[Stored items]
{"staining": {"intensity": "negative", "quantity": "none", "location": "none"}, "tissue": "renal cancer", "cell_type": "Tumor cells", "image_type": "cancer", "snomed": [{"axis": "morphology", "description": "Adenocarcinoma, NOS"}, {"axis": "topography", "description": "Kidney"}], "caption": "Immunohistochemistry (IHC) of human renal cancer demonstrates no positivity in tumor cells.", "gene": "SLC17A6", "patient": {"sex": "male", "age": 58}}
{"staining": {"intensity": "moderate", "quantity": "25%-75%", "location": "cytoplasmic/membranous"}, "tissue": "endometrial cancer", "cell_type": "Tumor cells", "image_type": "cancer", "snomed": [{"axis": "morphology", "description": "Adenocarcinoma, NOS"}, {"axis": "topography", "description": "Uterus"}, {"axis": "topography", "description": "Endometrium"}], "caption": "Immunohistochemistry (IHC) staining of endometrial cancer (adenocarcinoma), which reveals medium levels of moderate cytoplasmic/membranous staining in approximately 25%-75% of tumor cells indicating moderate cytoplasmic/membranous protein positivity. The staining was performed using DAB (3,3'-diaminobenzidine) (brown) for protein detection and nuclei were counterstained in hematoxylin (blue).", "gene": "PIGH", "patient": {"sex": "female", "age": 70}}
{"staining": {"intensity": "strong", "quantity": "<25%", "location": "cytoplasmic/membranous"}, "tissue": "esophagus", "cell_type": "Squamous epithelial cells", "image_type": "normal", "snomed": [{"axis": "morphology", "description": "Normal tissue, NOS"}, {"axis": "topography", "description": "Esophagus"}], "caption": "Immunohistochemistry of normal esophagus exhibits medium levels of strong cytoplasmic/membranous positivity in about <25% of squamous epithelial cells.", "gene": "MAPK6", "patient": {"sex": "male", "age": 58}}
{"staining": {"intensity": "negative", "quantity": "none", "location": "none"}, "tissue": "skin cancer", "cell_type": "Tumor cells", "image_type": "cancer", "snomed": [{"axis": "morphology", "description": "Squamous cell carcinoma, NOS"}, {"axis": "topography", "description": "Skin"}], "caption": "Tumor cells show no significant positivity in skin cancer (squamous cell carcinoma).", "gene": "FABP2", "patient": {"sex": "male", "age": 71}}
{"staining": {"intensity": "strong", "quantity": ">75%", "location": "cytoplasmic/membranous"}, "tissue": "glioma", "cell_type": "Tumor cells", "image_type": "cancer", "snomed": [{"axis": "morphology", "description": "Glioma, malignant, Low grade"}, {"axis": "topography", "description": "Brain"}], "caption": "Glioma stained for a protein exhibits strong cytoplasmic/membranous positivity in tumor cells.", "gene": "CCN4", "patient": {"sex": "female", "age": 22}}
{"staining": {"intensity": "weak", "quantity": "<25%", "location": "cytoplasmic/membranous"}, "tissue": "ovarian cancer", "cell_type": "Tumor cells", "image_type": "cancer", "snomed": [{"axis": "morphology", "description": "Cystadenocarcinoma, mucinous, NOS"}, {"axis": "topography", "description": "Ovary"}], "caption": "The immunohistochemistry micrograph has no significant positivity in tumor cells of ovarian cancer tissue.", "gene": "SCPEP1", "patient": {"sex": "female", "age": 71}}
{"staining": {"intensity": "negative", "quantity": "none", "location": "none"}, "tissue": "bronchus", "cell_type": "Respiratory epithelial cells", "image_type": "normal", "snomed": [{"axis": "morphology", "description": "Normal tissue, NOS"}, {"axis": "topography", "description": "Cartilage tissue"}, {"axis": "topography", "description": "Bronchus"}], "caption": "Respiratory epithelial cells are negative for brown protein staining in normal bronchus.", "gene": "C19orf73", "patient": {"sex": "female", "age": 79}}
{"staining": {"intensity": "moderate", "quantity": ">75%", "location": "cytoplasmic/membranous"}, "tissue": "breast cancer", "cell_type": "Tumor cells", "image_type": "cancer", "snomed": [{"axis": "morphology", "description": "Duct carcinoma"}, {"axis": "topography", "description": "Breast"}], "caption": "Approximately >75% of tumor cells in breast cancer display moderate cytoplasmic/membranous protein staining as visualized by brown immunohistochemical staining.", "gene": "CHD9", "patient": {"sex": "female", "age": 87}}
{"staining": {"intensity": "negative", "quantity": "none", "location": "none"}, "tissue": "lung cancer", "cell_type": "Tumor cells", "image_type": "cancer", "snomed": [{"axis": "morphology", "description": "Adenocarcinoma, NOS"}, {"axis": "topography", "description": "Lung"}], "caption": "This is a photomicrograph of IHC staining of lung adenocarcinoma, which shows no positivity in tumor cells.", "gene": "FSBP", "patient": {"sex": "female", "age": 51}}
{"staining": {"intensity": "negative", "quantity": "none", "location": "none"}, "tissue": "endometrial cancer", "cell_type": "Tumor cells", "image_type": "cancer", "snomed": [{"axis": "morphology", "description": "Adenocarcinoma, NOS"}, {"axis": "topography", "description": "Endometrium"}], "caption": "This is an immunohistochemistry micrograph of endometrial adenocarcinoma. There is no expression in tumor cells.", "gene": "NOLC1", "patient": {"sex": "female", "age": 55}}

_Problem description_
Exactly as written, please reproduce the lines from the first line of the data to the line containing "(IHC) staining of", inclusive, and nothing else.

_Task result_
{"staining": {"intensity": "negative", "quantity": "none", "location": "none"}, "tissue": "renal cancer", "cell_type": "Tumor cells", "image_type": "cancer", "snomed": [{"axis": "morphology", "description": "Adenocarcinoma, NOS"}, {"axis": "topography", "description": "Kidney"}], "caption": "Immunohistochemistry (IHC) of human renal cancer demonstrates no positivity in tumor cells.", "gene": "SLC17A6", "patient": {"sex": "male", "age": 58}}
{"staining": {"intensity": "moderate", "quantity": "25%-75%", "location": "cytoplasmic/membranous"}, "tissue": "endometrial cancer", "cell_type": "Tumor cells", "image_type": "cancer", "snomed": [{"axis": "morphology", "description": "Adenocarcinoma, NOS"}, {"axis": "topography", "description": "Uterus"}, {"axis": "topography", "description": "Endometrium"}], "caption": "Immunohistochemistry (IHC) staining of endometrial cancer (adenocarcinoma), which reveals medium levels of moderate cytoplasmic/membranous staining in approximately 25%-75% of tumor cells indicating moderate cytoplasmic/membranous protein positivity. The staining was performed using DAB (3,3'-diaminobenzidine) (brown) for protein detection and nuclei were counterstained in hematoxylin (blue).", "gene": "PIGH", "patient": {"sex": "female", "age": 70}}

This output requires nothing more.